Somewhere in the back of his mind, there may be a lingering feeling that something has gone wrong, somewhere – that there was another way, a better way. But it is subsumed by the hard-wired fear of not living up to their responsibilities, of not being a useful member of society. And so they drink themselves into a stupor at the weekends, and learn to switch off the screaming voice at the back of their minds which is begging to die.

Some of us, however, can’t switch it off.

It’s an illness. No matter how dire circumstances have ever become in my life, no matter how foolish and unlikely the dreams of success have seemed, I’ve never seriously considered quitting for more than one pint at a time. Money has not been so much thin on the ground, as bulimic six feet under it. Relationships have been complicated, to say the least. Responsibilities have grown. I’ve aged, put on weight, lost weight, lost my mind, inflicted pepperings of grey upon the natural colour of my hair and still sometimes find myself sleeping in train stations in shoes that I appear to have stolen from a transient’s corpse.
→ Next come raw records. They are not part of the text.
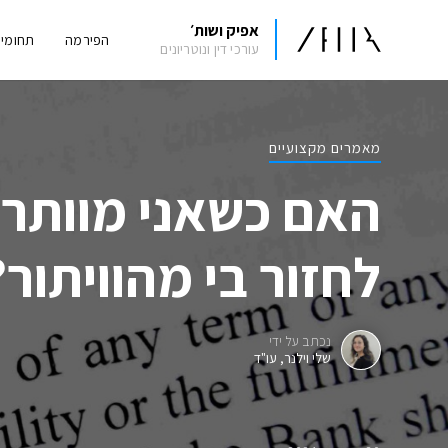
אפיק ושות׳
הפירמה
תחומי
עורכי דין ונוטריונים
מאמרים מקצועיים
האם כשאני מוותר א
לחזור בי מהוויתור?
נכתב על ידי
שלי וילנר, עו"ד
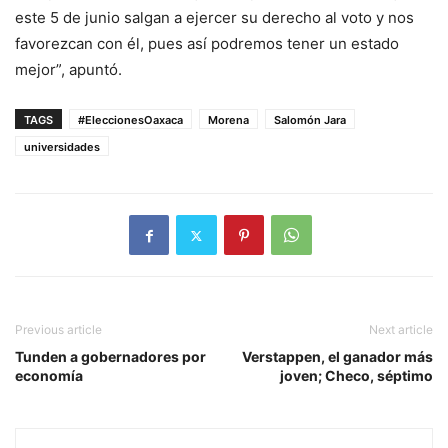
este 5 de junio salgan a ejercer su derecho al voto y nos
favorezcan con él, pues así podremos tener un estado
mejor”, apuntó.
TAGS
#EleccionesOaxaca
Morena
Salomón Jara
universidades
Previous article
Next article
Tunden a gobernadores por
Verstappen, el ganador más
economía
joven; Checo, séptimo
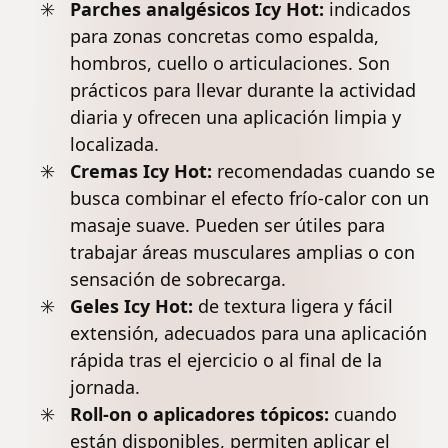
Parches analgésicos Icy Hot:
indicados
para zonas concretas como
espalda
,
hombros, cuello o articulaciones. Son
prácticos para llevar durante la actividad
diaria y ofrecen una aplicación limpia y
localizada.
Cremas Icy Hot:
recomendadas cuando se
busca combinar el efecto frío-calor con un
masaje suave. Pueden ser útiles para
trabajar áreas musculares amplias o con
sensación de sobrecarga.
Geles Icy Hot:
de textura ligera y fácil
extensión, adecuados para una aplicación
rápida tras el ejercicio o al final de la
jornada.
Roll-on o aplicadores tópicos:
cuando
están disponibles, permiten aplicar el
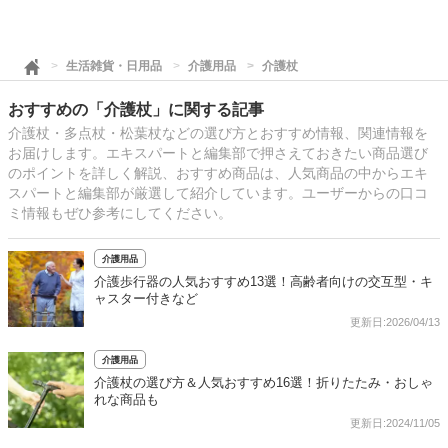
生活雑貨・日用品
介護用品
介護杖
おすすめの「介護杖」に関する記事
介護杖・多点杖・松葉杖などの選び方とおすすめ情報、関連情報を
お届けします。エキスパートと編集部で押さえておきたい商品選び
のポイントを詳しく解説、おすすめ商品は、人気商品の中からエキ
スパートと編集部が厳選して紹介しています。ユーザーからの口コ
ミ情報もぜひ参考にしてください。
介護用品
介護歩行器の人気おすすめ13選！高齢者向けの交互型・キ
ャスター付きなど
更新日:2026/04/13
介護用品
介護杖の選び方＆人気おすすめ16選！折りたたみ・おしゃ
れな商品も
更新日:2024/11/05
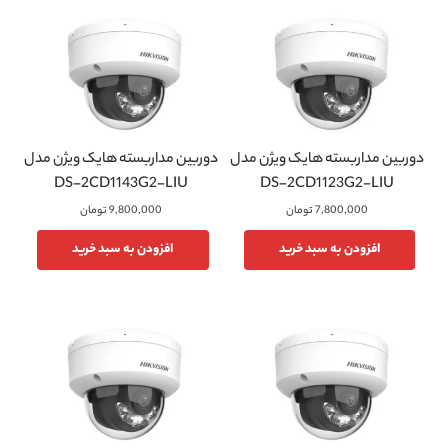
دوربین مداربسته هایک ویژن مدل
دوربین مداربسته هایک ویژن مدل
DS-2CD1143G2-LIU
DS-2CD1123G2-LIU
7,800,000
تومان
9,800,000
تومان
افزودن به سبد خرید
افزودن به سبد خرید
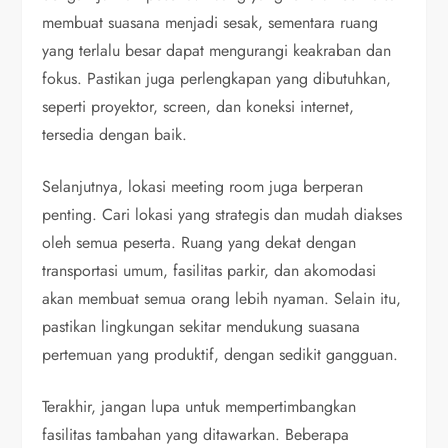
membuat suasana menjadi sesak, sementara ruang
yang terlalu besar dapat mengurangi keakraban dan
fokus. Pastikan juga perlengkapan yang dibutuhkan,
seperti proyektor, screen, dan koneksi internet,
tersedia dengan baik.
Selanjutnya, lokasi meeting room juga berperan
penting. Cari lokasi yang strategis dan mudah diakses
oleh semua peserta. Ruang yang dekat dengan
transportasi umum, fasilitas parkir, dan akomodasi
akan membuat semua orang lebih nyaman. Selain itu,
pastikan lingkungan sekitar mendukung suasana
pertemuan yang produktif, dengan sedikit gangguan.
Terakhir, jangan lupa untuk mempertimbangkan
fasilitas tambahan yang ditawarkan. Beberapa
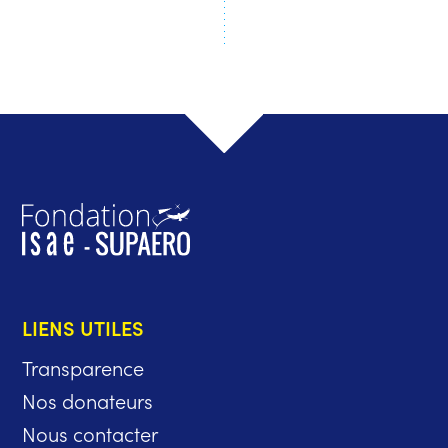
LIENS UTILES
Transparence
Nos donateurs
Nous contacter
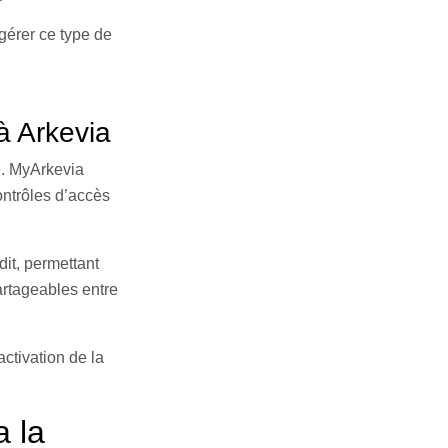
érer ce type de
 à Arkevia
ue. MyArkevia
ontrôles d’accès
it, permettant
artageables entre
ctivation de la
a la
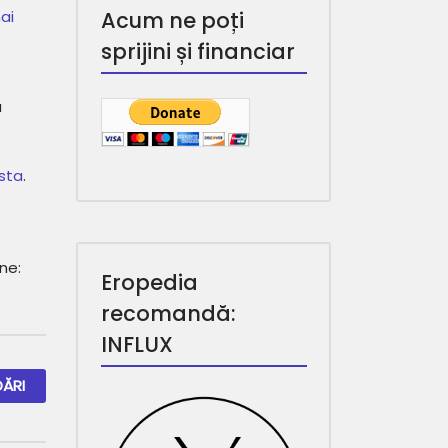
ai
Acum ne poți
sprijini și financiar
ă
asta
.
ine:
Eropedia
recomandă:
INFLUX
ĂRI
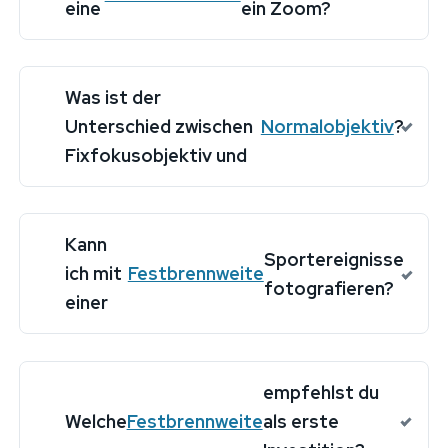
eine
ein Zoom?
Was ist der
Unterschied zwischen
Normalobjektiv
?
Fixfokusobjektiv und
Kann
Sportereignisse
ich mit
Festbrennweite
fotografieren?
einer
empfehlst du
Welche
Festbrennweite
als erste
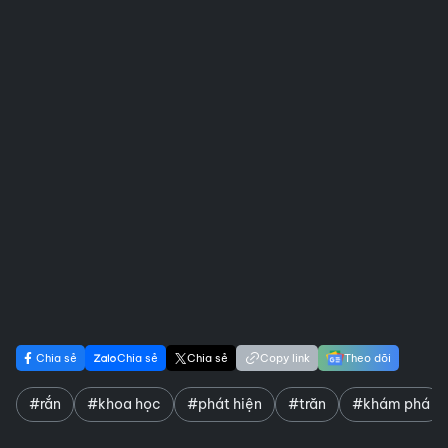
Chia sẻ
Chia sẻ
Chia sẻ
Copy link
Theo dõi
#rắn
#khoa học
#phát hiện
#trăn
#khám phá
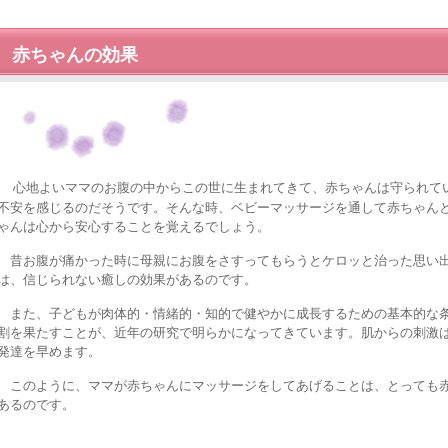
赤ちゃんの効果
心地よいママのお腹の中からこの世に生まれてきて、赤ちゃんは守られて
不安を感じるのだそうです。そんな時、ベビーマッサージを通して赤ちゃん
ゃんは心から安心することを覚えるでしょう。
昔お腹が痛かった時に母親にお腹をさすってもらうとケロッと治った思い出
は、信じられない癒しの効果があるのです。
また、子どもが肉体的・情緒的・知的で健やかに成長するための基本的な条
割を果たすことが、近年の研究で明らかになってきています。肌からの刺激
発達を早めます。
このように、ママが赤ちゃんにマッサージをしてあげることは、とっても赤
あるのです。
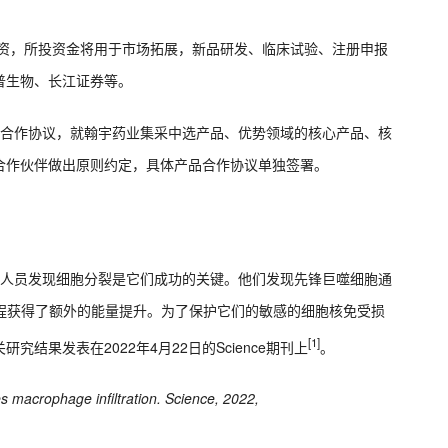
融资，所投资金将用于市场拓展，新品研发、临床试验、注册申报
普生物、长江证券等。
略合作协议，就翰宇药业集采中选产品、优势领域的核心产品、核
合作伙伴做出原则约定，具体产品合作协议单独签署。
究人员发现细胞分裂是它们成功的关键。他们发现先锋巨噬细胞通
杂过程获得了额外的能量提升。为了保护它们的敏感的细胞核免受损
[1]
果发表在2022年4月22日的Science期刊上
。
es macrophage infiltration. Science, 2022,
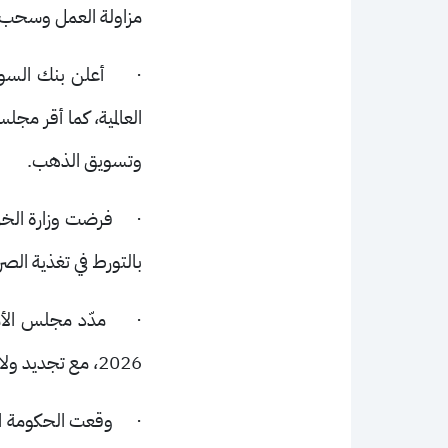
مزاولة العمل وسحب ا
·
أعلن بنك السود
العالمية، كما أقر مج
وتسويق الذهب
.
·
فرضت وزارة الخزان
بالتورط في تغذية الصرا
·
مدّد مجلس الأم
2026، مع تجديد ولاية لجنة الخبراء لمتابعة تنفيذ العقوبات
·
وقعت الحكومة ال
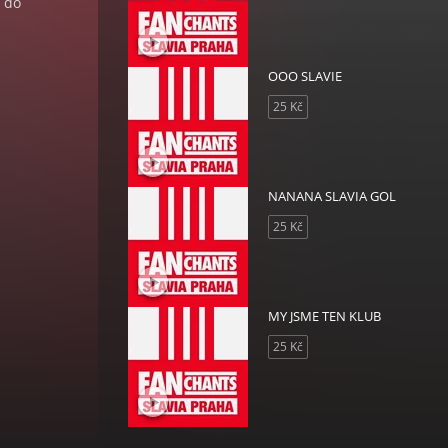
t do
OOO SLAVIE
25 Kč
NANANA SLAVIA GOL
25 Kč
MY JSME TEN KLUB
25 Kč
I’ve considered, and in my younger years attempted, suicide. But I’ve never, ever wanted not to be a songwriter. Never ever wanted to give up that feeling you get when something you’ve written punches a listener in their solar plexus, moistens their loins, drags a howl of pent-up sorrow from the depths of their being or even just sets their well-shod feet to dancing.

That’s mad, isn’t it? It makes Sarah Palin look like a poster child for the intellectually acute. It’s nuttier than the swapped-for sandwich that made Little Jimmy’s glands swell to the size of barrage balloons.

And yet, there you have it. I’m a lifer. I see band after band drop out of the race because it gets too hard, because it didn’t work out, because they never made it. And everyone, quite sensibly, says to them, “We completely understand. Shame, but there you have it. At least you have your priorities straight.”

I do not have my priorities straight, and I probably never will, whatever happens next. If all of these irons in various fires start a conflagration of achievement hitherto unrecorded in the annals of history, I will be somewhere working on new songs. If I continue to be miserable and poverty-stricken, wearing my charity shop wardrobe and cutting my own hair, I will be somewhere working on new songs. And I will, in my heart of hearts, continue to believe that it’s worth it.

I know I’m not the only one who feels this way either. I think a support group may be in order. My name is Kenton and I am a music addict.

Goddamn it. That sucks. I wonder if David Duchovny will swap with me.